Daisley's article shows the value, in terms of improving one's emotional state, one's ability to evaluate others, and the quality of one's relationships, of not just immediately venting negative emotions. Absent her usual outlet, she instead confronted what it was about so many little things that used to bug her and, in the process, discovered that most of them weren't worth her time.

To the extent that her actions changed how she thought, I think it was because her actions both mimicked what a more deliberate person might have done, and caused her to start doing some of these things absent her usual alternative. She thus started enjoying some of the benefits of acting more deliberately. Perhaps the key to getting the most out of trying on such aphoristic advice as, "If you can't say something nice, don't say anything at all," is to conceptualize what putting it into practice accomplishes.

-- CAV

----- In Other News -----

I like the fact that there's an ad campaign, "in which inspiring poems (or parts thereof) are read by famous people for the Union Bank of Switzerland under the unifying title: Thoughts that Transcend Time."
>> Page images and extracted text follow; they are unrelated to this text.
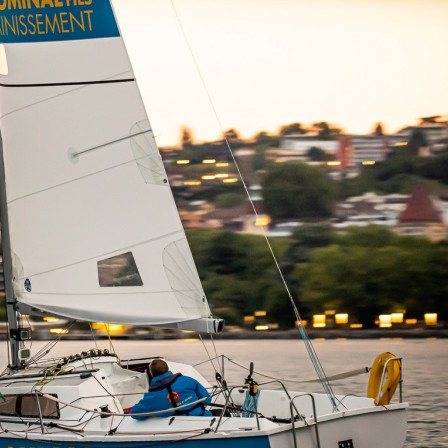
22
Jan
Classe Ultim 32/23
,
Records
,
Trophée Jules Verne
Gitana 17 devient Actual Ultim 4
Source
Gitana Team
22 janvier 2025
0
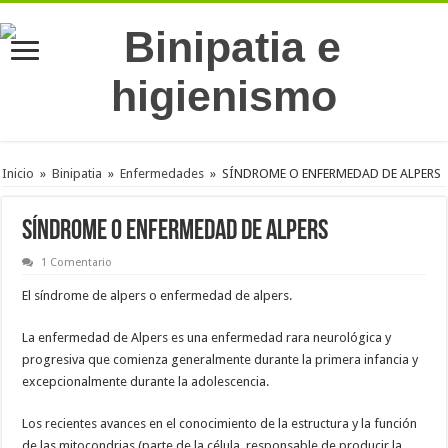
Inicio
»
Binipatia
»
Enfermedades
»
SÍNDROME O ENFERMEDAD DE ALPERS
SÍNDROME O ENFERMEDAD DE ALPERS
1 Comentario
El síndrome de alpers o enfermedad de alpers.
La enfermedad de Alpers es una enfermedad rara neurológica y
progresiva que comienza generalmente durante la primera infancia y
excepcionalmente durante la adolescencia.
Los recientes avances en el conocimiento de la estructura y la función
de las mitocondrias (parte de la célula, responsable de producir la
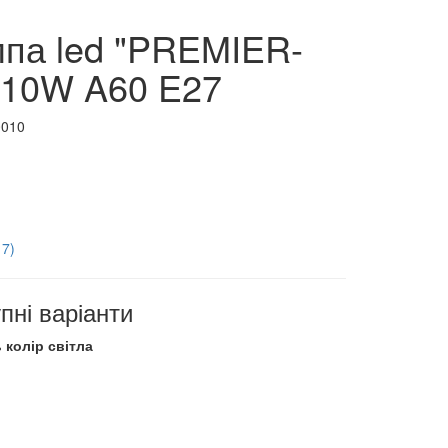
па led "PREMIER-
 10W A60 E27
0010
17)
пні варіанти
 колір світла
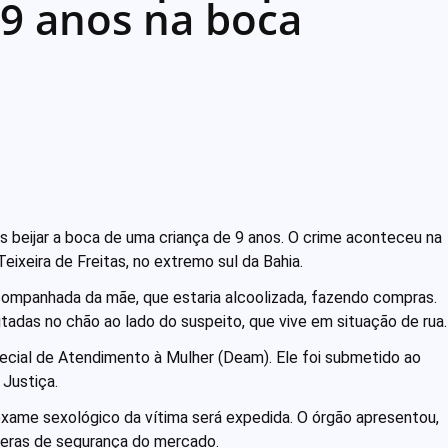
 9 anos na boca
 beijar a boca de uma criança de 9 anos. O crime aconteceu na
eixeira de Freitas, no extremo sul da Bahia.
ompanhada da mãe, que estaria alcoolizada, fazendo compras.
tadas no chão ao lado do suspeito, que vive em situação de rua.
ecial de Atendimento à Mulher (Deam). Ele foi submetido ao
 Justiça.
 exame sexológico da vítima será expedida. O órgão apresentou,
meras de segurança do mercado.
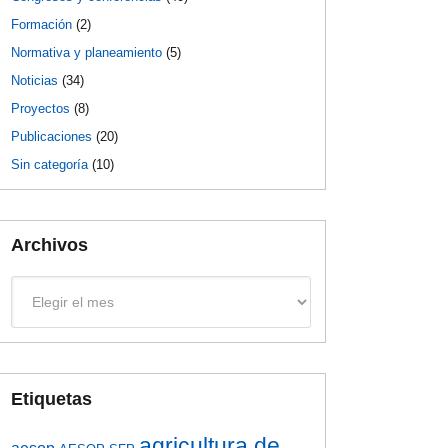
Formación
(2)
Normativa y planeamiento
(5)
Noticias
(34)
Proyectos
(8)
Publicaciones
(20)
Sin categoría
(10)
Archivos
Archivos
Etiquetas
agricultura de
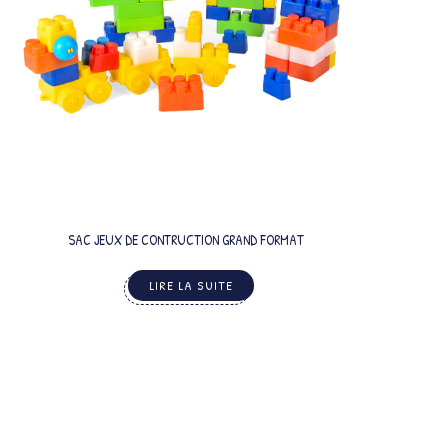
SAC JEUX DE CONTRUCTION GRAND FORMAT
LIRE LA SUITE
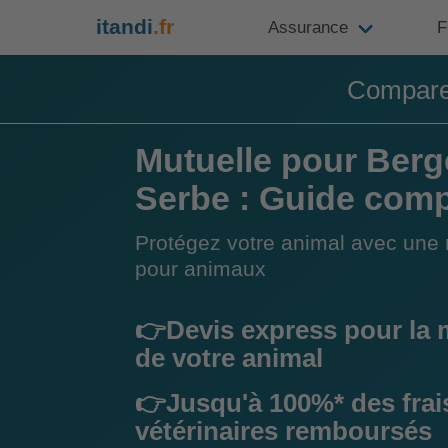
itandi
.fr
Assurance
F
Compare
Mutuelle pour Berg
Serbe : Guide comp
Protégez votre animal avec une 
pour animaux
👉Devis express pour la 
de votre animal
👉Jusqu'à 100%* des frai
vétérinaires remboursés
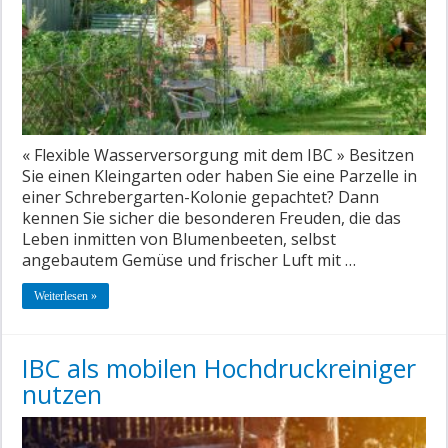
« Flexible Wasserversorgung mit dem IBC » Besitzen
Sie einen Kleingarten oder haben Sie eine Parzelle in
einer Schrebergarten-Kolonie gepachtet? Dann
kennen Sie sicher die besonderen Freuden, die das
Leben inmitten von Blumenbeeten, selbst
angebautem Gemüse und frischer Luft mit …
Weiterlesen »
IBC als mobilen Hochdruckreiniger
nutzen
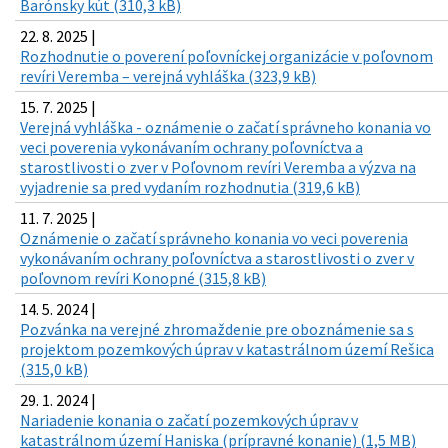
Barónsky kút (310,3 kB)
22. 8. 2025 |
Rozhodnutie o poverení poľovníckej organizácie v poľovnom
revíri Veremba – verejná vyhláška (323,9 kB)
15. 7. 2025 |
Verejná vyhláška - oznámenie o začatí správneho konania vo
veci poverenia vykonávaním ochrany poľovníctva a
starostlivosti o zver v Poľovnom revíri Veremba a výzva na
vyjadrenie sa pred vydaním rozhodnutia (319,6 kB)
11. 7. 2025 |
Oznámenie o začatí správneho konania vo veci poverenia
vykonávaním ochrany poľovníctva a starostlivosti o zver v
poľovnom revíri Konopné (315,8 kB)
14. 5. 2024 |
Pozvánka na verejné zhromaždenie pre oboznámenie sa s
projektom pozemkových úprav v katastrálnom území Rešica
(315,0 kB)
29. 1. 2024 |
Nariadenie konania o začatí pozemkových úprav v
katastrálnom území Haniska (prípravné konanie) (1,5 MB)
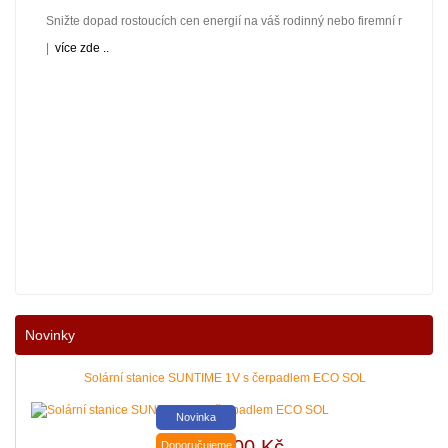
Snižte dopad rostoucích cen energií na váš rodinný nebo firemní rozpočet! 
|
více zde ..
Novinky
Solární stanice SUNTIME 1V s čerpadlem ECO SOL
Novinka
12 900,00 Kč
Doporučujeme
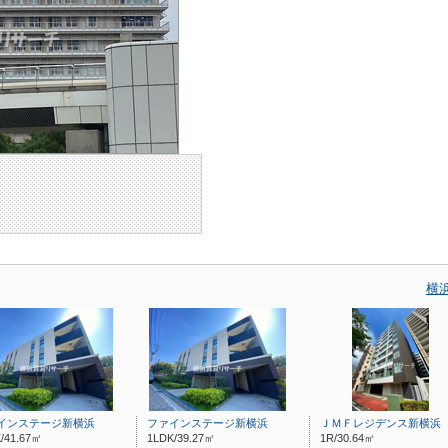
横
インステージ新横浜
ファインステージ新横浜
ＪＭＦレジデンス新横浜
/41.67㎡
1LDK/39.27㎡
1R/30.64㎡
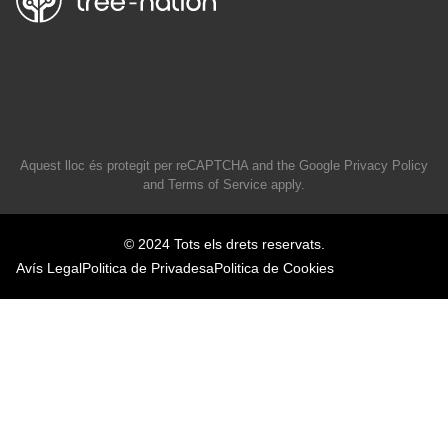
Aquest lloc és protegit per reCAPTCHA and the Google
Privacy Policy
and
Terms of Service
apply.
© 2024 Tots els drets reservats.
Avís Legal
Politica de Privadesa
Politica de Cookies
One point Paul Graham made in the essay I linked to yesterday was, "I think the way to 'solve' the problem of procrastination is to let delight pull you instead of making a to-do list push you." Motivationally, yes. A to-do list will get you only so far. To-do lists have their place, but they have to be prepared correctly to really be effective.

I enjoyed this quote about formal and informal levels of usage from the preface of my Paper Tiger version of Norman Foerster and J. M. Steadman's Writing and Thinking: "Or, to use the words of Professor Harold W. Bentley, the authors have tried not to let the 'virtue of tolerance' be carried 'so far that it leads to the vice of slovenliness.'" (For those who might be interested in the book, the Paper Tiger site hosts a review by Jean Moroney.)

2 comments:

Sam N. said...

Why do you believe it is inaccurate to say, "What you do changes how you think"?

Assuming I haven't misunderstood you: What would you say is going on in cases where consistent repetition is followed by habitual automation? It definitely seems that the automatic performance of tasks allows for other thoughts to occur (in place of thoughts originally required for doing those tasks) - though perhaps this is not what you were getting at.

How about this: Does not the way in which you react to a piece of music, art, or literature change as you become familiar with it. Are the acts that are leading to your familiarity with a work not also changing the way you think about it?

If that fails to make the point, take suicide: an unpleasant - but materialistically concrete - example. Suicide definitely seems to be something one does; it is difficult to imagine non-spiritual appeals that would suggest being dead does not affect how one thinks (alternatively, consider an unsuccessful attempt with resultant brain-damage).

It may be more accurate to say that experience changes how we think. Unless we accept determinism, however, to the extent that we choose certain experiences for ourselves, ipso facto, what we do does change how we think.

Gus Van Horn said...

Thanks for that very intelligent criticism, Sam.

Thinking back on this post, I would say that I was reacting against what I saw as a deterministic premise in that sentence which, as you show, wasn't necessarily implied.

I would say that, in the sense of forming habits by repeating certain actions, or making richer mental connections (as with repeatedly listening to a piece of music), I would have to agree that what you do CAN change how you think.

But in another sense, it doesn't. Daisley may well form a habit of being less impulsive about what she says, but if the habit arose due to certain deeply-held, negative convictions about other people on her part, I think more than just not always being snarky will be required on her part to change the convictions at the root of her original habit. In that sense, she may be more receptive to changing how she thinks, without having yet changed on that deeper level.